Her mother hugged her. “Sorry, honey. I love you.” Then she turned and went to the staircase and up it without looking back.
Willow closed her eyes and swore under her breath. Sighing, she texted Drew.
Project Wolf. Meet at my OLD place ASAP
Drew responded with a thumbs-up emoji.
Willow left her mom’s house, carrying the strongbox in front of her. It was heavy, but not from its contents. The box itself was heavy.
By the time she’d trudged down the long stretch of driveway between her parents’ house and the guest cottage where she’d lived before moving in with Jeremiah, Drew was already pulling in.
Her rusty gray 1988 VW Jetta with its squared off headlights and boxy grill rumbled closer. It was the most fuel-efficient model she could afford on her own income. Drew parked and jumped out, then ran ahead to open the cottage door. “What is it?”
“Everything, I think.” Willow carried the box inside with Drew on her heels. She set it on the coffee table and took off the lid. “Mom started to show me, then she kind of lost it.” Her throat convulsed so hard it hurt. “I’ve never seen her like this.”
“You messed up. You know that, right?” Drew moved through the place like she owned it, heading into the kitchen, opening the fridge. Willow didn’t live there, but she still kept supplies on hand for cousin meetings and the like.
Drew came back with two Cokes, passing one to Willow before dropping onto the sofa.
Willow took the baby book out of the box, set it on the coffee table, then looked to see what else was inside. Baby blankets, baby clothes, booties, a little plastic hospital bracelet with “Jonathon Wolf Brand” on it.
Drew was turning pages in the baby book. “His birth certificate. Oh, look, his little footprints!”
Willow set the hospital bracelet down and scooted closer to Drew as she turned pages. So many shots of that baby boy. That other bracelet, the one gifted to him by a shaman, was on his chubby wrist in every single photo. There were shots of Willow’s dad holding him, Willow’s mom holding him, and the three of them posing in the most beautiful baby-makes-three shots ever taken. Dozens of photographs of Johnny Wolf with each of his uncles and most of his aunts, each photo with his age underneath in days.

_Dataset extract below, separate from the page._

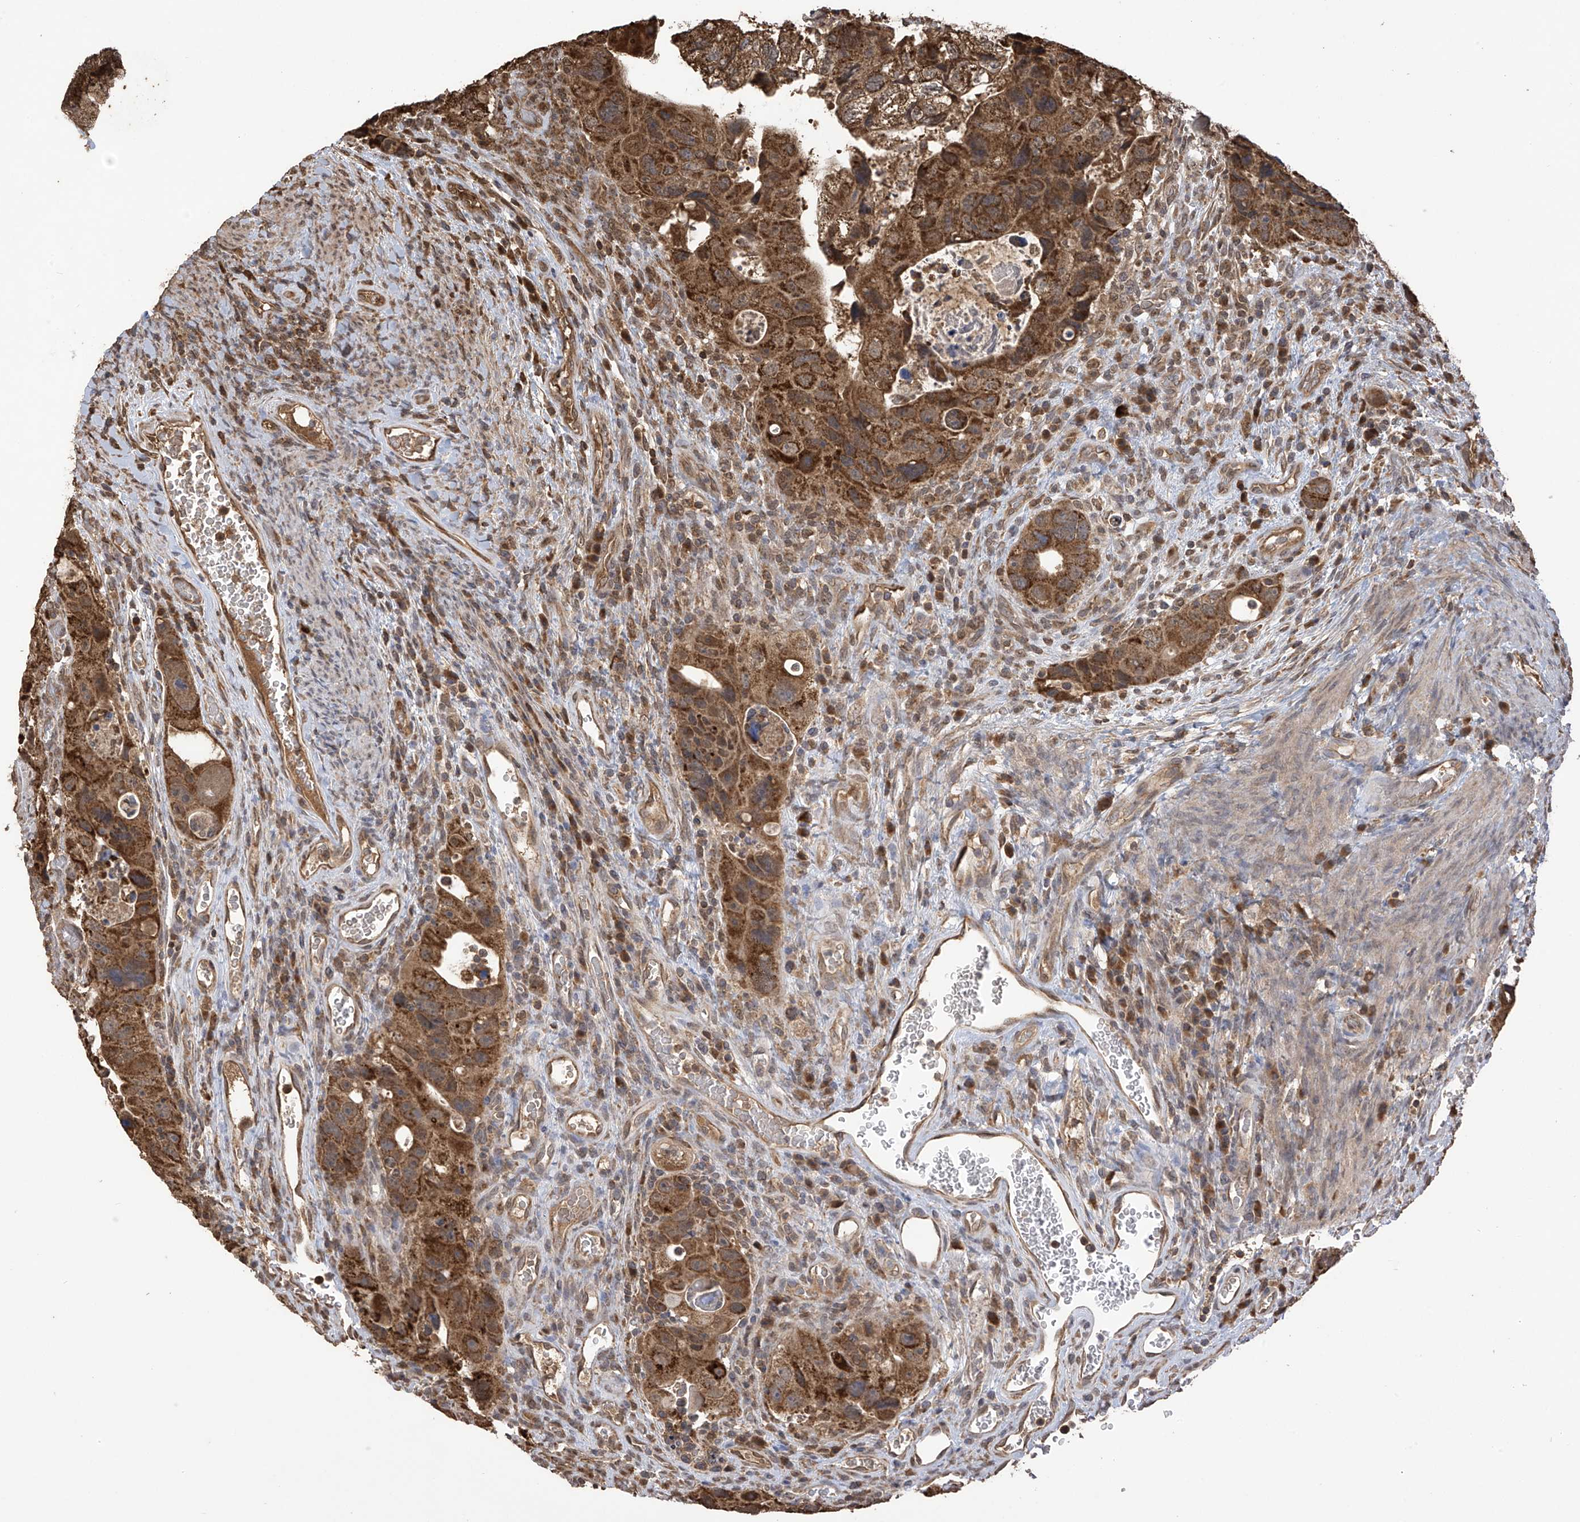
{"staining": {"intensity": "strong", "quantity": ">75%", "location": "cytoplasmic/membranous"}, "tissue": "colorectal cancer", "cell_type": "Tumor cells", "image_type": "cancer", "snomed": [{"axis": "morphology", "description": "Adenocarcinoma, NOS"}, {"axis": "topography", "description": "Rectum"}], "caption": "Immunohistochemistry (IHC) histopathology image of neoplastic tissue: adenocarcinoma (colorectal) stained using immunohistochemistry (IHC) displays high levels of strong protein expression localized specifically in the cytoplasmic/membranous of tumor cells, appearing as a cytoplasmic/membranous brown color.", "gene": "PNPT1", "patient": {"sex": "male", "age": 59}}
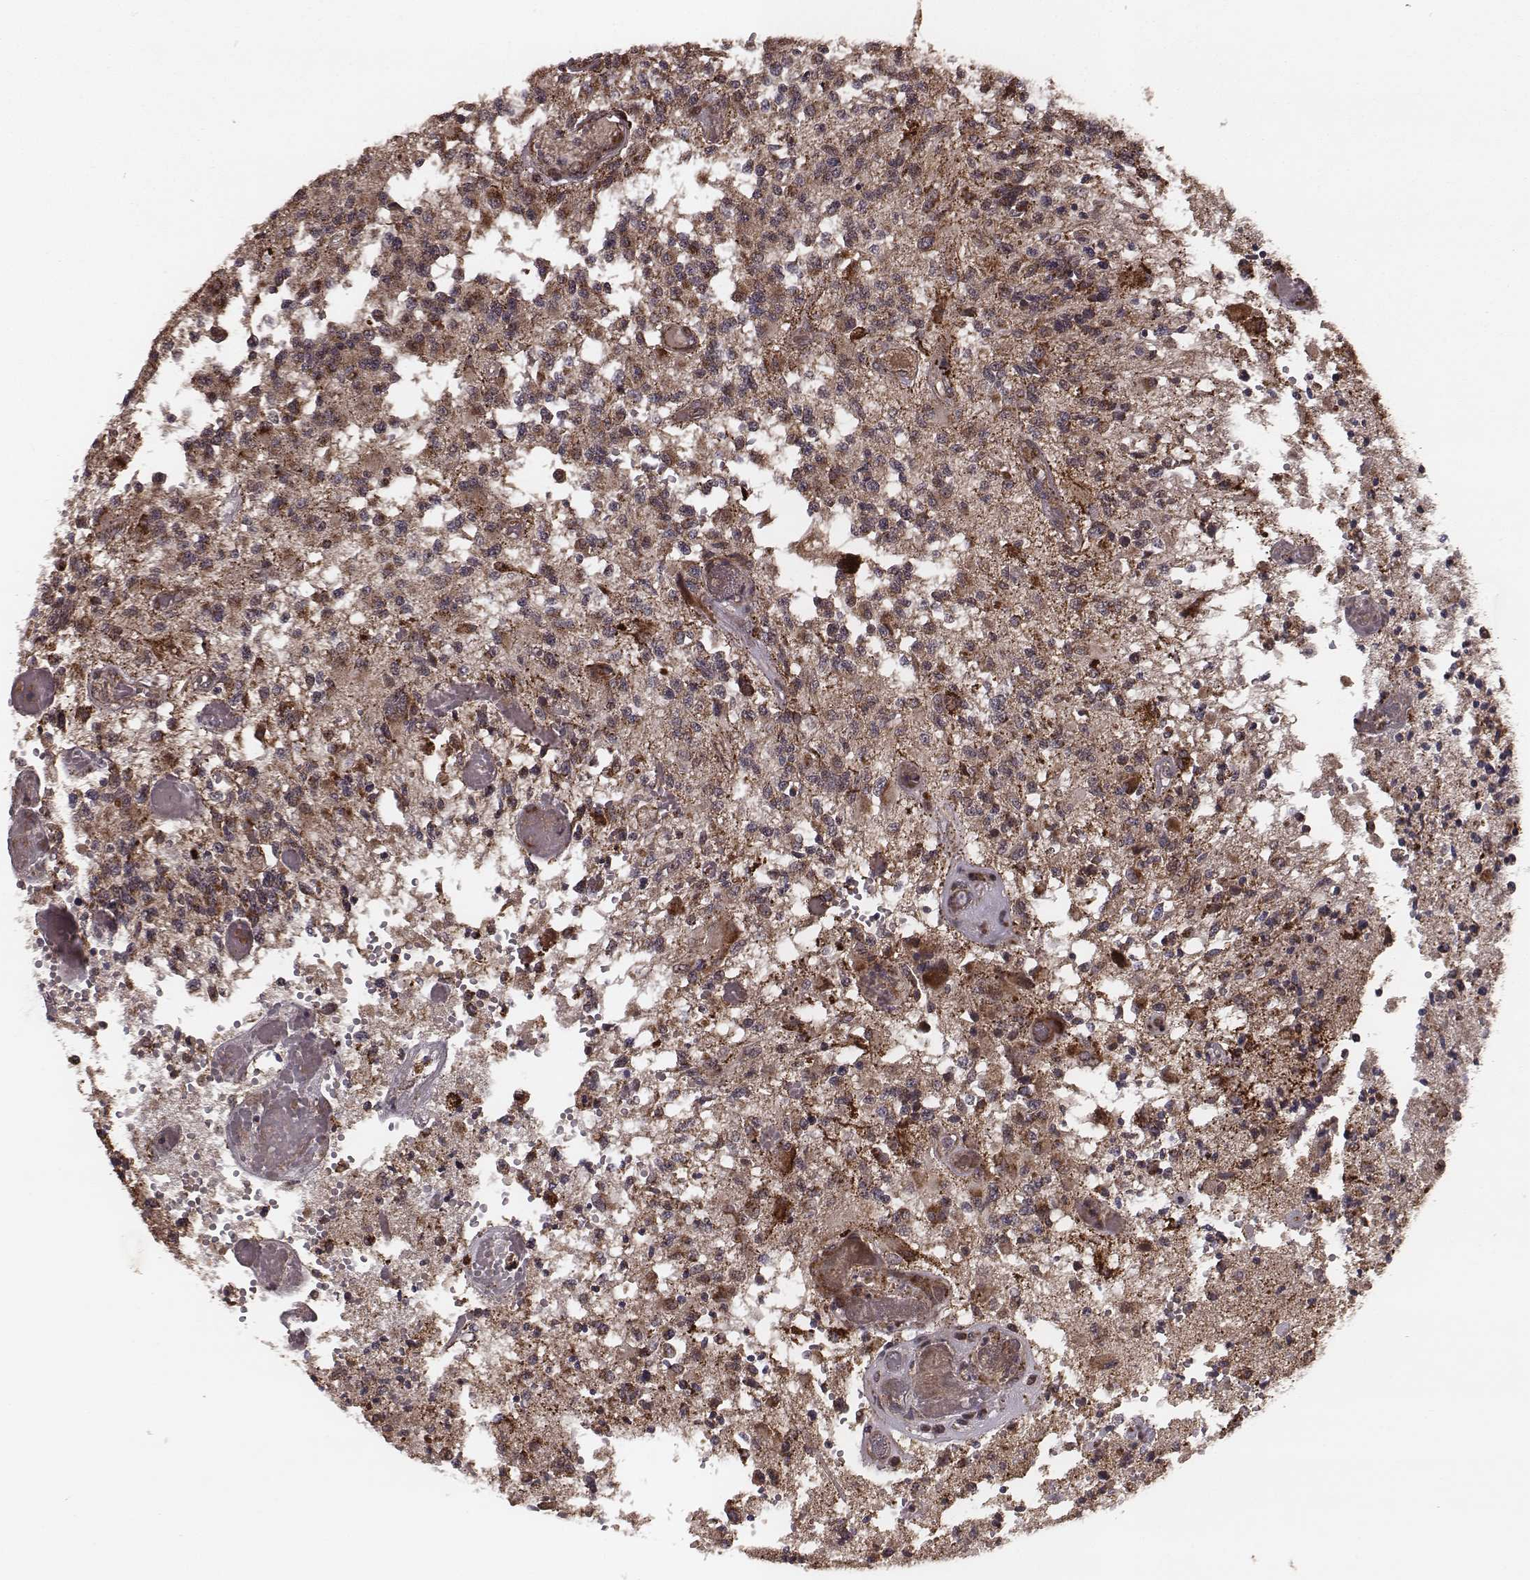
{"staining": {"intensity": "moderate", "quantity": ">75%", "location": "cytoplasmic/membranous"}, "tissue": "glioma", "cell_type": "Tumor cells", "image_type": "cancer", "snomed": [{"axis": "morphology", "description": "Glioma, malignant, High grade"}, {"axis": "topography", "description": "Brain"}], "caption": "High-power microscopy captured an immunohistochemistry (IHC) photomicrograph of glioma, revealing moderate cytoplasmic/membranous positivity in about >75% of tumor cells. Using DAB (3,3'-diaminobenzidine) (brown) and hematoxylin (blue) stains, captured at high magnification using brightfield microscopy.", "gene": "ZDHHC21", "patient": {"sex": "female", "age": 63}}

They didn’t go past fifteen.
The last photo was of him in a car seat in the back of an SUV Willow had never seen, with “Sky Dancer Ranch” painted on the side. Underneath, it said, “Fifteen days old and ready for his first checkup.”
God, that had to be his final day. “Drew!”
Drew jumped, startled. “What?”
“I think this is the day it happened. On his way for his first checkup.”